Seit Gründung des israelischen Staates im Jahr 1948 herrscht auch für die Frauen allgemeine Wehrpflicht. Die forsche 18-jährige Smadar und die gleichaltrige zurückhaltende Mirit sind vor wenigen Wochen für 21 Monate einberufen worden. Im Rahmen ihres Militärdienstes müssen sie an den Grenzkontrollpunkten in Jerusalem Leibesvisitationen an palästinensischen Frauen vornehmen, oder sie werden zu Ausweiskontrollen in der Stadt auf Streife geschickt. Was als Maßnahme zur Verhinderung möglicher Anschläge gedacht ist, erscheint den charakterlich sehr ungleichen Frauen oft als unnötige Schikane oder als lästige Pflicht. Vorrangig sind beide noch immer mit ihren privaten Problemen beschäftigt, müssen die ungewohnte Trennung von ihrer Familie und ihrem Freundeskreis verarbeiten und würden viel lieber in den Einkaufsläden herumstöbern. Eines Tages jedoch explodiert in ihrer Nähe tatsächlich eine Bombe.

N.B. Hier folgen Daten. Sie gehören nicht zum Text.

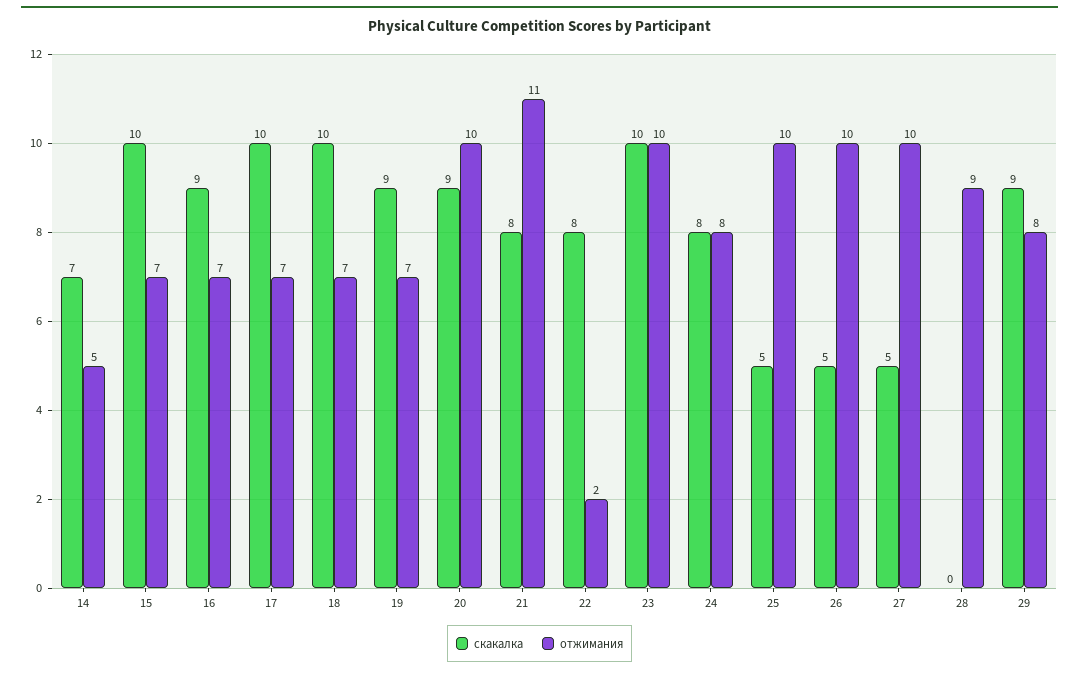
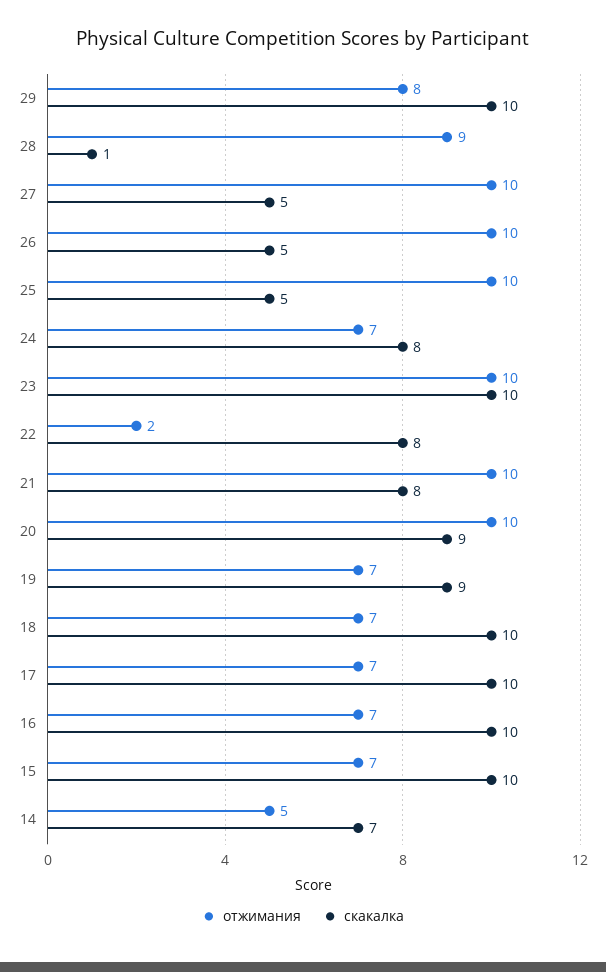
  {
    "скакалка": {
      "14": 7,
      "15": 10,
-     "16": 9,
+     "16": 10,
      "17": 10,
      "18": 10,
      "19": 9,
      "20": 9,
      "21": 8,
      "22": 8,
      "23": 10,
      "24": 8,
      "25": 5,
      "26": 5,
      "27": 5,
-     "28": 0,
+     "28": 1,
-     "29": 9
+     "29": 10
    },
    "отжимания": {
      "14": 5,
      "15": 7,
      "16": 7,
      "17": 7,
      "18": 7,
      "19": 7,
      "20": 10,
-     "21": 11,
+     "21": 10,
      "22": 2,
      "23": 10,
-     "24": 8,
+     "24": 7,
      "25": 10,
      "26": 10,
      "27": 10,
      "28": 9,
      "29": 8
    }
  }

Nach Aussage der beiden Regisseurinnen, die mit diesem Film teilweise ihre eigenen Erlebnisse als Soldatinnen verarbeit haben, ist dies der erste Spielfilm, der die Erfahrungen der Frauen beim israelischen Militär zum Thema nimmt.

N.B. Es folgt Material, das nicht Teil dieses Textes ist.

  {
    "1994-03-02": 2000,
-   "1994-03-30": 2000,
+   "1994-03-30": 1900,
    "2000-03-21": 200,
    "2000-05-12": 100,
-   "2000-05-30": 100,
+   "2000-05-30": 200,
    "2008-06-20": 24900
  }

Close to Home ist eine Coming-of-Age-Geschichte vor dem Hintergrund der politischen Realität Israels im Jahr 2005. Dabei stellen die Regisseurinnen dem Mythos vom Militär als existentieller Grundlage des Staates und dem Anspruch einer permanenten Selbstverteidigung, der sich auf alle Bereiche des Lebens auswirkt, das individuelle Lebensgefühl von Teenagern gegenüber. Diese scheinen unter der paranoiden Situation in der geteilten Stadt Jerusalem, in der sich hinter jedem herrenlosen Gepäckstück nicht ohne Grund ein Sprengsatz vermuten lässt, am meisten zu leiden.

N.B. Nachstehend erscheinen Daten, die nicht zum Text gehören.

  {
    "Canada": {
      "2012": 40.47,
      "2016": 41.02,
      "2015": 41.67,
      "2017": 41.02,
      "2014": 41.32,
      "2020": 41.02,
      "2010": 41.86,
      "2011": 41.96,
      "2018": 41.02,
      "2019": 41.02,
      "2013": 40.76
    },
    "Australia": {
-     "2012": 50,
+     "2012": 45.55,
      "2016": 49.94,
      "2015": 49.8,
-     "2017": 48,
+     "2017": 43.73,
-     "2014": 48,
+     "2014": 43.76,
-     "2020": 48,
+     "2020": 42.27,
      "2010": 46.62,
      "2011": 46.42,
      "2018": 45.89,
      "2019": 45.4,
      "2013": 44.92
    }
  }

Close to Home ist eine filmische Momentaufnahme aus der Perspektive der beiden Protagonistinnen, wobei die Kamera sie hautnah und zugleich unaufdringlich begleitet und die Ereignisse mitunter auch in der ruhig beobachtenden Distanz der Halbtotalen zeigt. Der im Internationalen Forum der Berlinale 2006 erstmals in Deutschland gezeigte Spielfilm eignet sich gut, um interessierten jungen Menschen hierzulande aus einer ihnen nachvollziehbaren Perspektive etwas über den Alltag Jugendlicher in Israel zu vermitteln und damit dem Nahost-Konflikt eine ungewohnt persönliche Note hinzuzufügen.